[[ Input open ]]

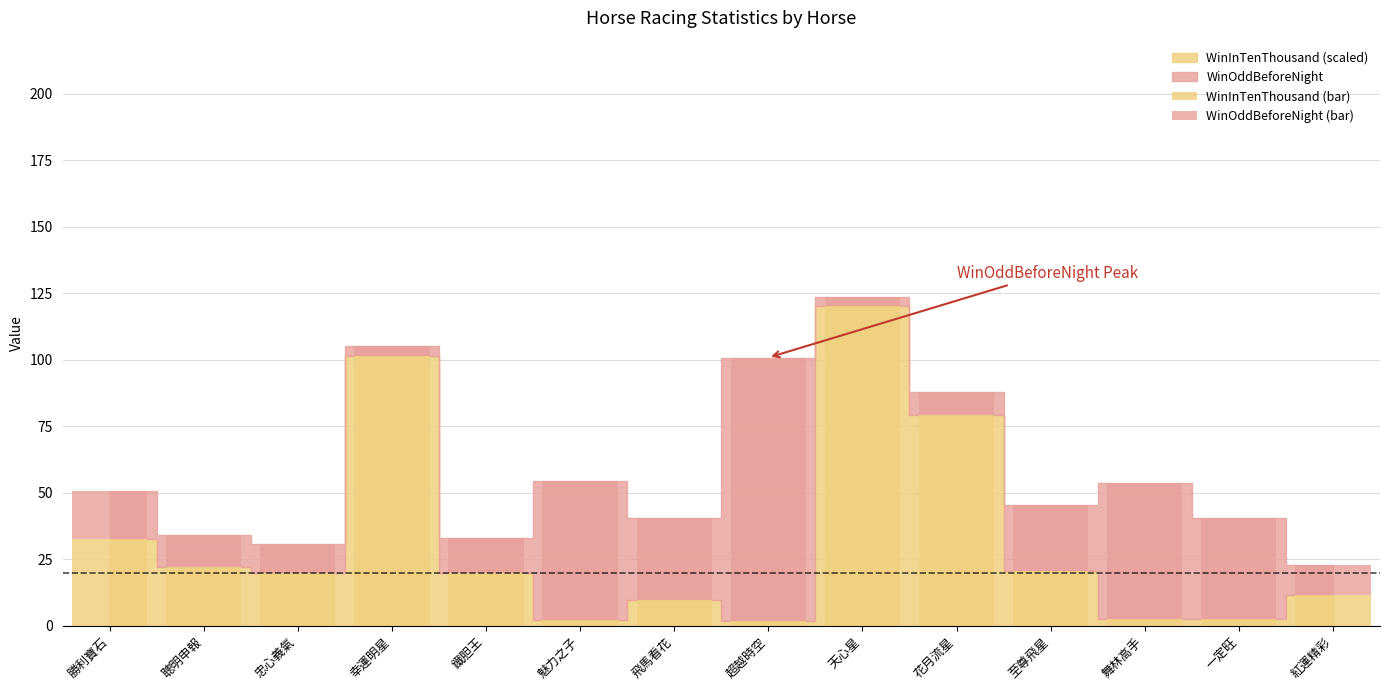

Read the WinInTenThousand (bar) value at 飛馬看花.

9.7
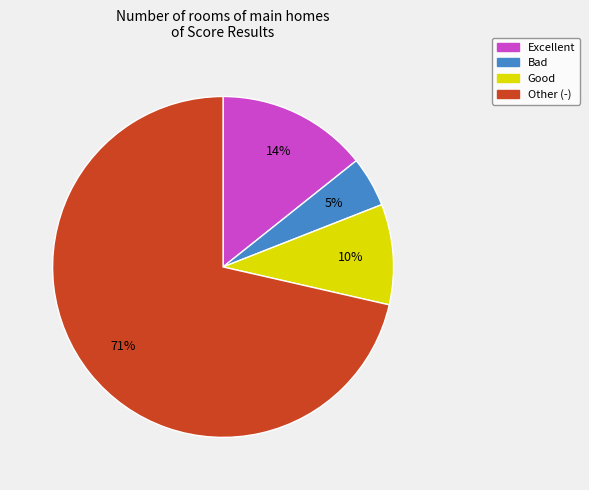

Is there any slice that represents more than half of the pie?

Yes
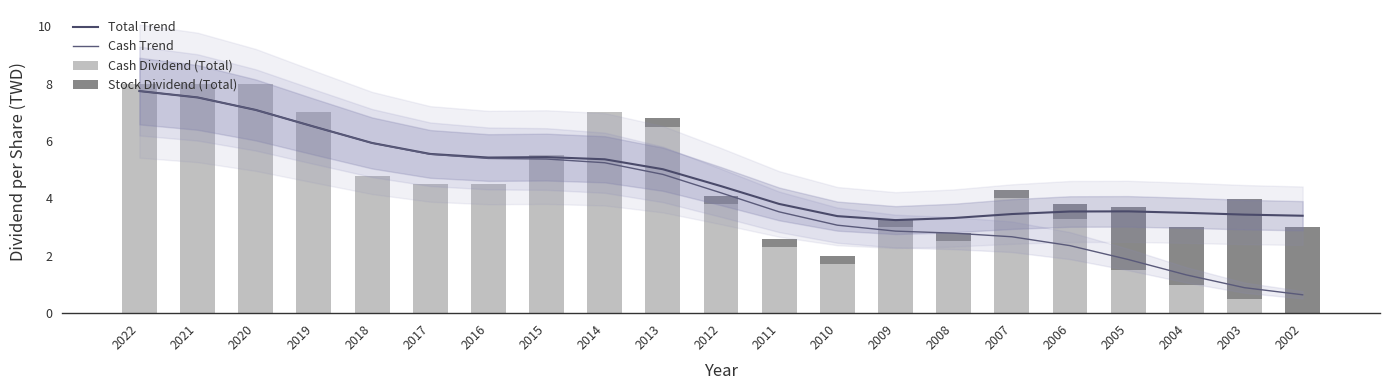

Count the number of categories in the chart.

21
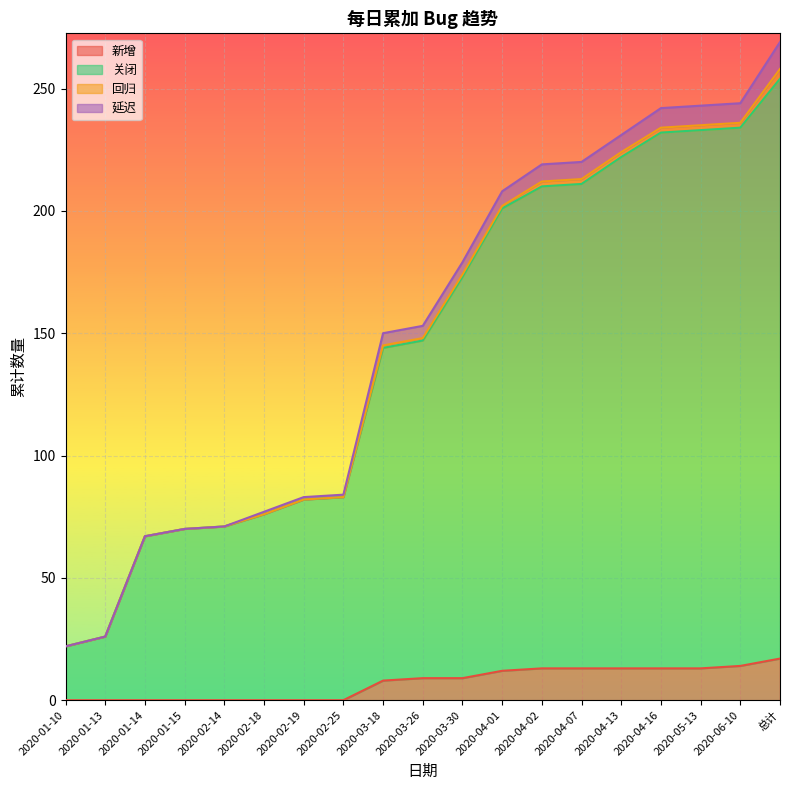

What is the average value of the 关闭 series?

145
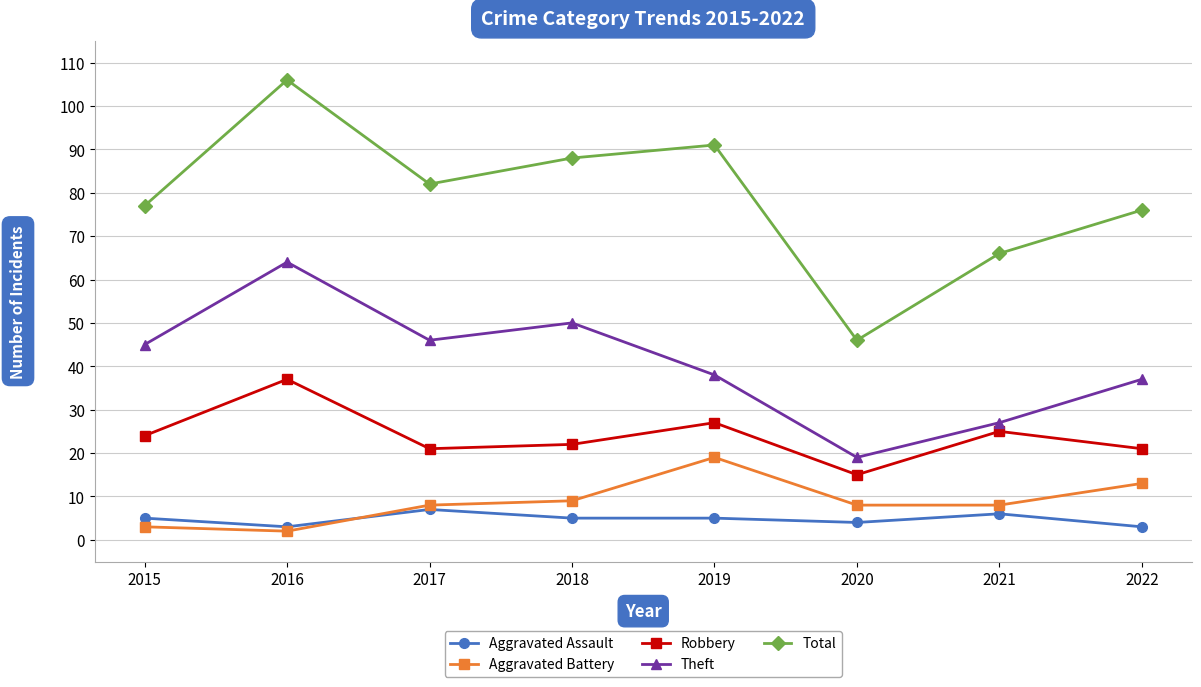

What is the difference between the highest and lowest values at 2022?

73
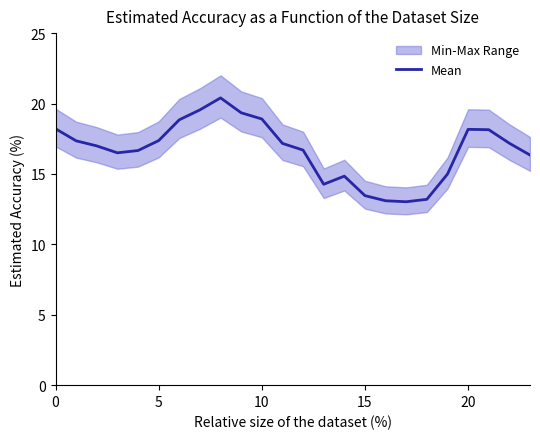

What is the maximum value for Mean?

20.4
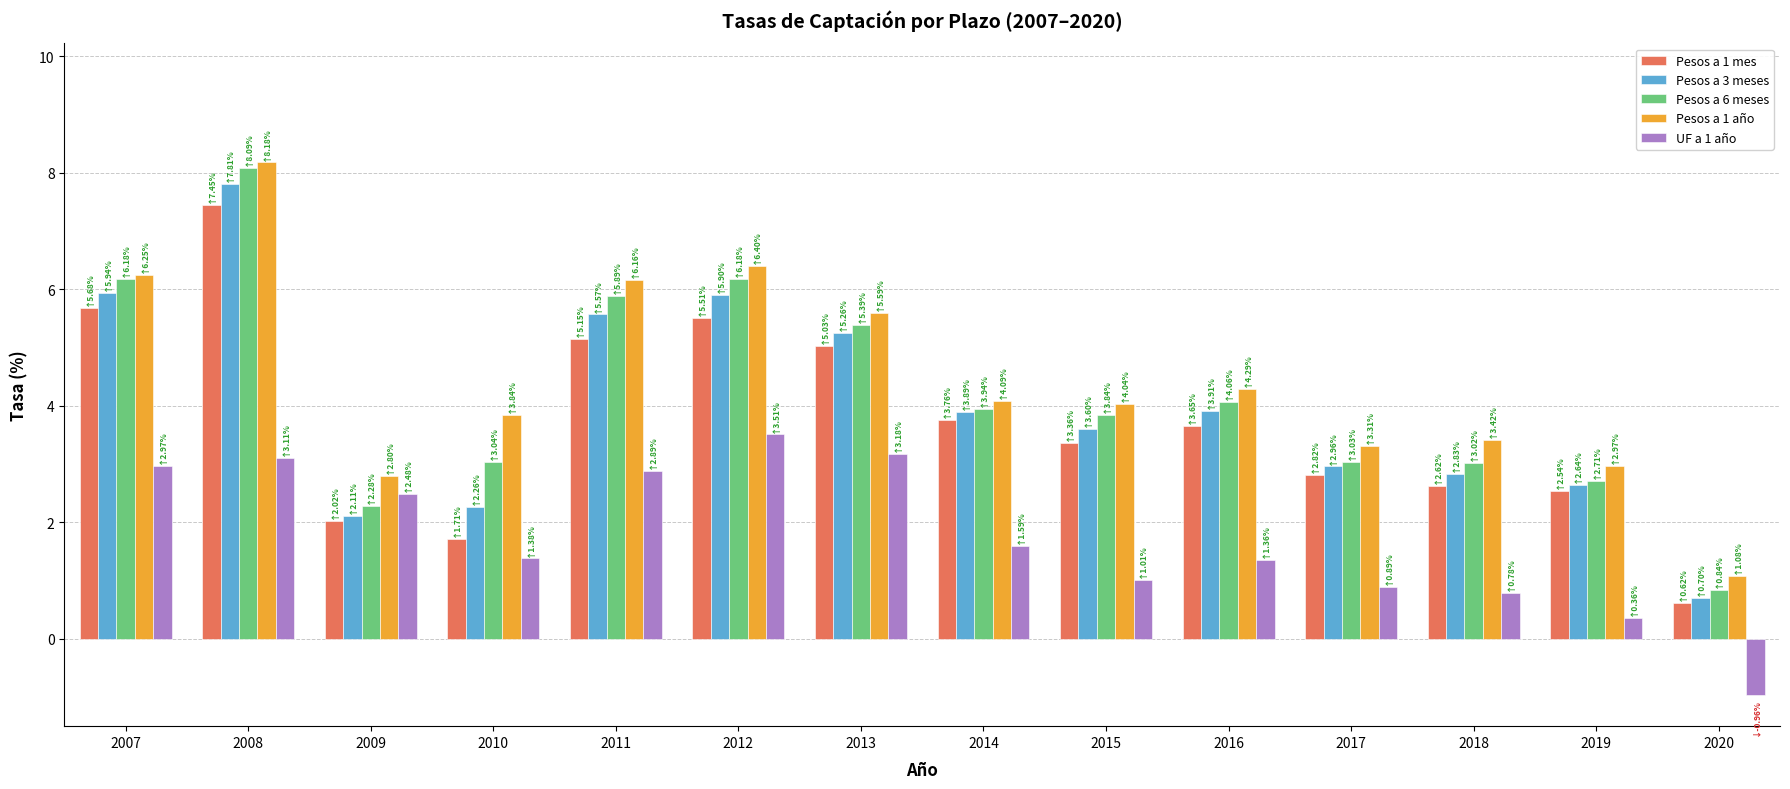

What are all the series names shown in the legend?

Pesos a 1 mes, Pesos a 3 meses, Pesos a 6 meses, Pesos a 1 año, UF a 1 año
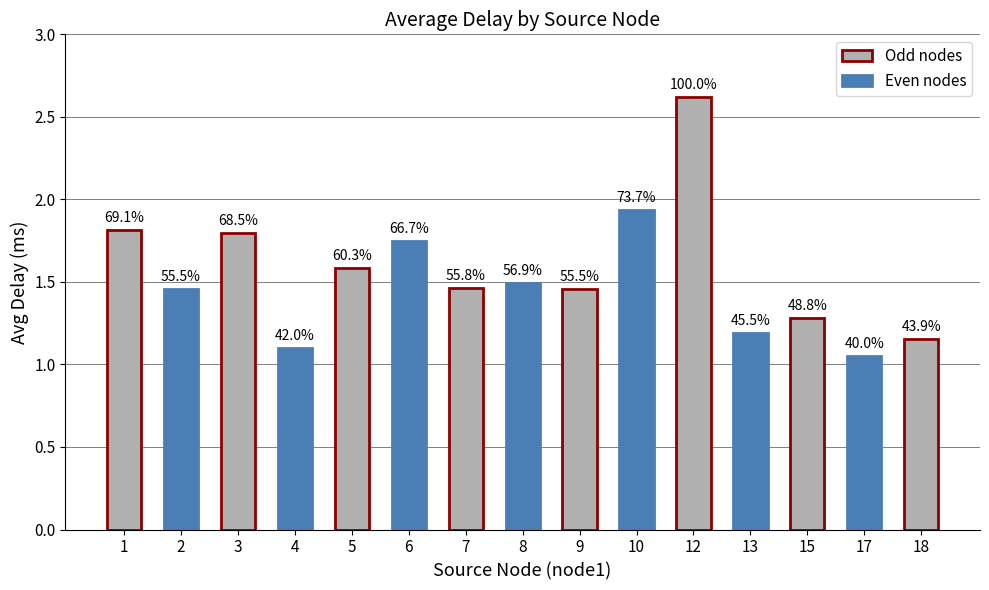

Are the bars horizontal?

No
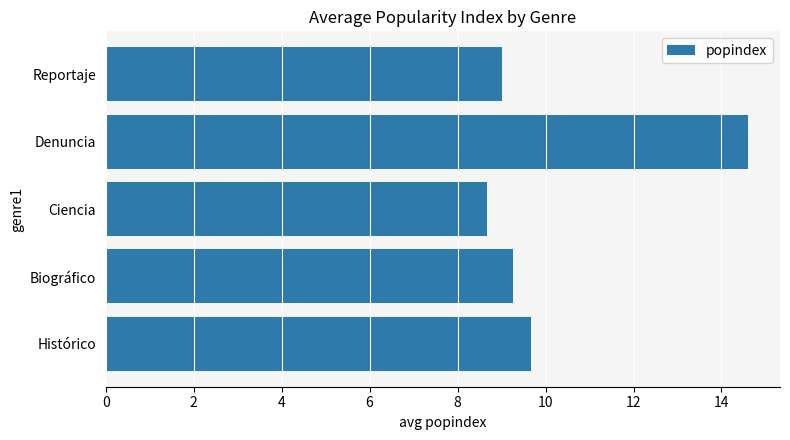

What is the smallest value displayed?

8.7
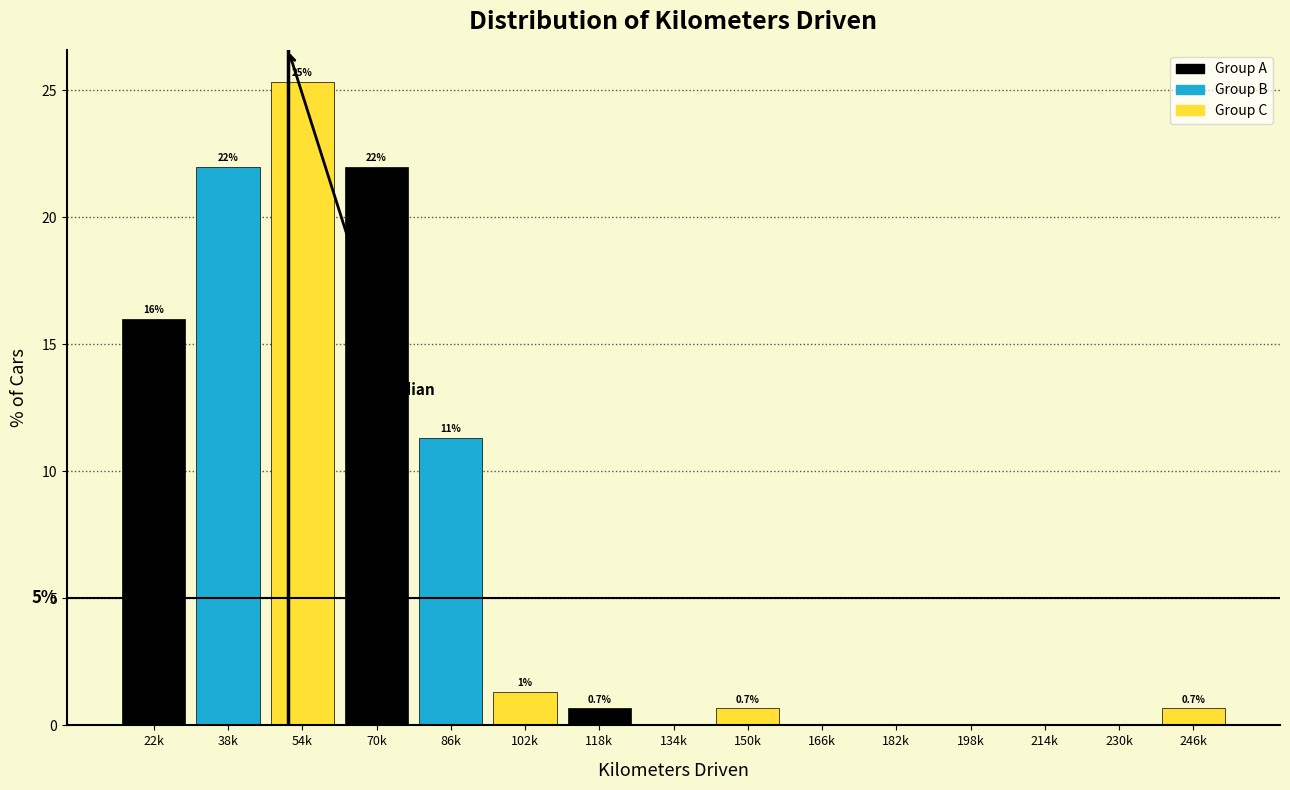

Which category has the highest value across all series?

54k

[[ Input closed ]]

Directive >> Pull out every one of the lines above that contains the word "highest".

Response to this task >>
What is the difference between the highest and lowest values at 2022?
Which category has the highest value across all series?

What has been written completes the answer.